What The Hell Is Blockchain And How Does It Works? (Simplified)

Reference: coinsutra.com

“On the Internet, nobody knows that you’re a dog” — Peter Steiner

Unless you have been living under a rock, you might probably have heard of the word “Blockchain” being thrown around recently. It seems to be one of the buzzwords of the year. But many people seem to know what blockchain is or how does it work.

Imagine you and your friend are transacting/transferring money from one account to another. You would first reach the bank and ask them to transfer the money to the account address of your friend.

Image by: Exchange IQ

On transferring the money from your account to your friend’s account, the banks keeps a entry on register of transactions. The entry needs to be updated on both, receiver and sender, account. But there is one problem:

It is Tamper-able. Entries of transactions can be manipulated easily or change.

People who know how the banking system works are trying to avoid them because of this problem. This is where Blockchain comes in.

What is Blockchain?

Let’s take an example of Google spreadsheet or MS Excel (Windows). This spreadsheet is shared among different networks of computer, where everyone has copy of it. The spreadsheet contains information of the transactions committed by real people.

Anyone can access that spreadsheet but no one can edit it.

This is Blockchain.

It works with Blocks, where as spreadsheet works with “rows” and “columns”.

A block in a blockchain is a collection of data. The data is added to the block in blockchain, by connecting it with other blocks in chronological others creating a chain of blocks linked together. The first block in the Blockchain is called Genesis Block.

Blockchain is a distributed ledger, which simply means that a ledger is spread across the network among all peers in the network, and each peer holds a copy of the complete ledger.

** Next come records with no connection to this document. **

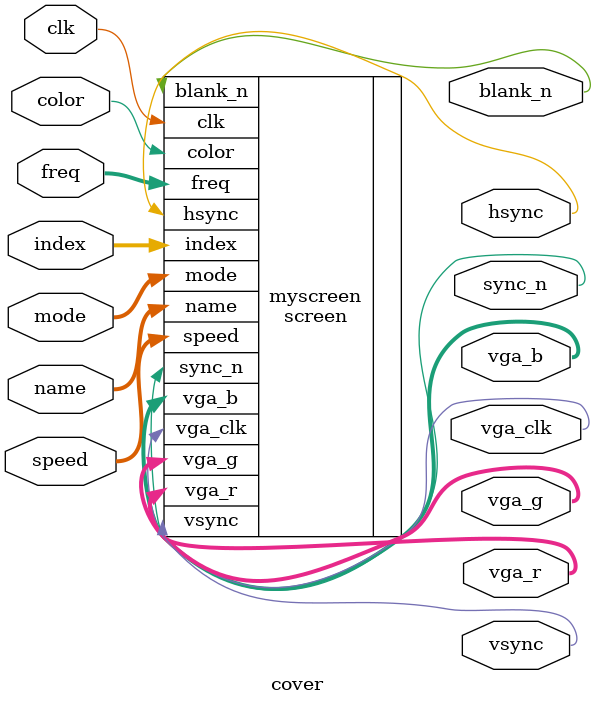
<source format=v>
module cover(
//clock
input clk,
//music

input [15:0]freq,
input [10:0]index,
input [1:0]name,
input [1:0]mode,
input [1:0]speed,
input color,
//test
//input [5:0]test,
//screen
output hsync,
output vsync,
output sync_n,
output blank_n,
output [7:0] vga_r,
output [7:0] vga_g,
output [7:0] vga_b,
output vga_clk
);

//test
/*
wire [15:0]freq=test[0]?270:1000;
wire [10:0]index=test[1]?59:33;
wire [1:0]name=test[2]?2'b00:2'b01;
wire [1:0]mode=test[3]?2'b00:2'b01;
wire [1:0]speed=test[4]?2'b00:2'b01;
wire color=test[5]?1'b0:1'b1;
*/
screen myscreen(
.clk(clk), //时钟
.hsync(hsync),
.vsync(vsync),
.sync_n(sync_n),
.blank_n(blank_n),
.vga_r(vga_r),
.vga_g(vga_g),
.vga_b(vga_b),
.vga_clk(vga_clk),
.freq(freq),
.index(index),
.name(name),
.mode(mode),
.speed(speed),
.color(color)
);

endmodule

</source>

Some key attributes of Blockchain are which proves that blockchain is better than traditional systems of ledger information keeping:

  1. Peer-To-Peer: No central authority to control or manipulate it. All participant talks to each other directly. This allows for data exchange to be made directly with third-parties involvement.
  2. Distributed: The ledger is spread across the whole network which makes tampering not so easy.
  3. Cryptographically Secured: Cryptography is used for the security services to make the ledger tamper-proof .
  4. Add-Only: Data can only be added in the blockchain with time-sequential order. This property implies that once data is added to the blockchain, it is almost impossible to change that data and can be considered practically immutable. We can say it has: 
    The right to be forgotten or right to erasure” defined here.
  5. Consensus: This is the most critical attribute of all. This gives blockchain the ability to update the ledger via consensus. This is what gives it the power of decentralization. No central authority is in control of updating the ledger. Instead, any update made to the blockchain is validated against strict criteria defined by the blockchain protocol and added to the blockchain only after a consensus has been reached among all participating peers/nodes on the network.

Now, next:

How Does It Work?

  1. A node starts a transaction by first creating and then digitally signing it with its private key (created via cryptography) . A transaction can represent various actions in a blockchain. Most commonly this is a data structure that represents transfer of value between users on the blockchain network. Transaction data structure usually consists of some logic of transfer of value, relevant rules, source and destination addresses, and other validation information.
  2. A transaction is propagated (flooded) by using a flooding protocol, called Gossip protocol, to peers that validate the transaction based on preset criteria. Usually, more than one node are required to verify the transaction.
  3. Once the transaction is validated, it is included in a block, which is then propagated onto the network. At this point, the transaction is considered confirmed.
  4. The newly-created block now becomes part of the ledger, and the next block links itself cryptographically back to this block. This link is a hash pointer. At this stage, the transaction gets its second confirmation and the block gets its first confirmation.
  5. Transactions are then reconfirmed every time a new block is created. Usually, six confirmations in the a network are required to consider the transaction final.

Transactions are then reconfirmed every time a new block is created. Usually, six confirmations in the Bitcoin network are required to consider the transaction final.